Aux ordres de Charles II d’Angleterre, le capitaine Bart Paxton a pour mission de capturer Morgan, qui est accessoirement aussi l’assassin de sa mère. En route, Paxton arraisonne un des navires du pirate chargé de victuailles et sauve ainsi la population de la Jamaïque, affamée suite au blocus des forbans. Sur l’île de la Tortue, il gagne la confiance de Morgan avec de l’or et observe de près les fortifications. de et détruit son repaire sur l’île de la Tortue. De retour à la Jamaïque, il obtient des troupes pour l’assaut du repaire, mais Morgan a été averti par un traître. Paxton gagne la bataille en faisant sauter la réserve de poudre, explosion qui blesse le pirate et permet son arrestation. – Une bande modeste filmée en CinemaScope et couleurs DeLuxe à Century-City, Hollywood, qui réutilise les séquences de taverne et d’abordage de « Anne of the Indies » (1951) de Jacques Tourneur, recadrées au format panoramique.
1970® Un pirata de doce años (MX) de René Cardona Jr. – av. Hugo Stiglitz (cpt. Henry Morgan), cf. (3).
1976® Il Corsaro Nero (Le Corsaire Noir) (IT) de Sergio Sollima. – av. Angelo Infanti (cpt. Henry Morgan), cf. (2.3).
2004(tv) Sir Henry Morgan, pirate au service de sa Majesté (Le pirate des Caraïbes) / Sir Henry Morgan – Pirat im Auftrag seiner Majestät (FR/DE) de Marc Brasse 
Anthony Geffen-Spiegel TV-Atlantis Productions-Arte-La7-ZDF, 55 min. – Docu-fiction écrit par Simon Young, avec reconstitutions et rôles muets.

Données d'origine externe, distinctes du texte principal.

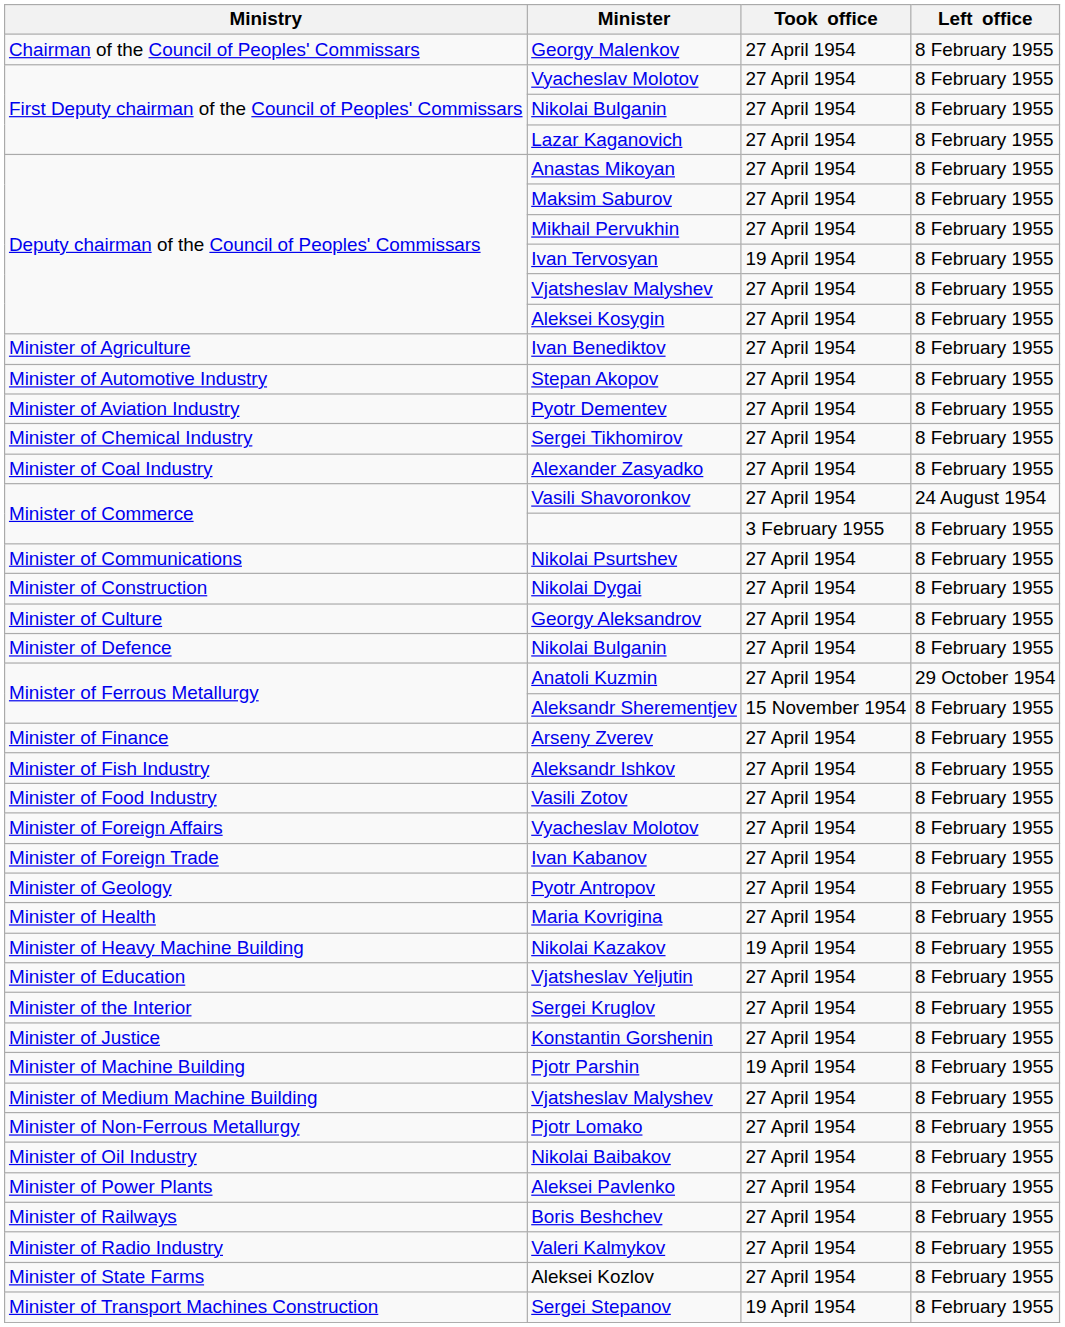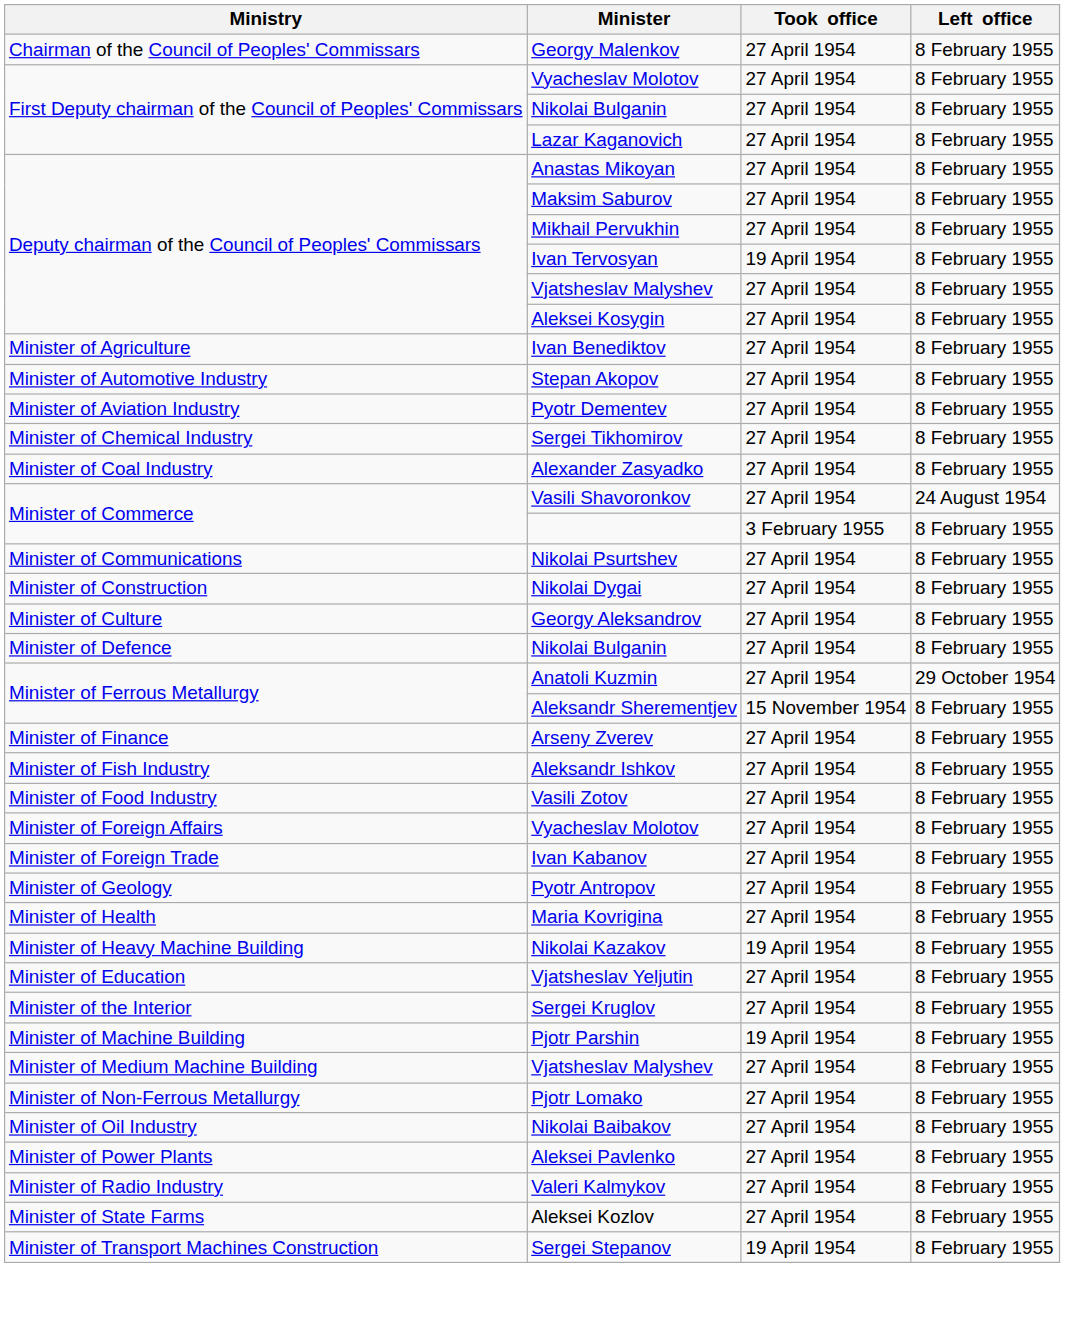- row: Minister of Justice | Konstantin Gorshenin | 27 April 1954 | 8 February 1955
- row: Minister of Railways | Boris Beshchev | 27 April 1954 | 8 February 1955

2006® (tv) True Caribbean Pirates (US) de Tim Prokop. – av. Lance J. Holt (cpt. Henry Morgan), cf. (1.4).
2011(tv) Wicked Pirate City (La Cité Pirate) (GB/CA) de Diene Petterle
Marcy Cox/Wall to Wall Media Ltd-Yap Wickedest Productions Inc.-National Geographic Channels (National Geographic 8.5.11), 96 min. - av. Craig Cyr (cpt. D'Oyley), Peter Bramhill (Thomas Blakeway), Ryan Egan (Sir Thomas Lynch), Jonathan Lomas (cpt. Henry Morgan), Hannah Miller (Jane Cook), Demetri Goritsas (narration).
Docu-fiction très instructif sur Port Royal, dans les Caraïbes, séjour des plus fameux pirates jusqu'à sa destruction par un tremblement de terre, le 7 juin 1692 (scénario: Chris Lent).
2012® (vd) Carmela, salvata dai filibustieri (IT) de Giovanni Davide Maderna et Mauro Santini. – av. Grazia Solfrizzi (Henry Morgan), cf. (2.3).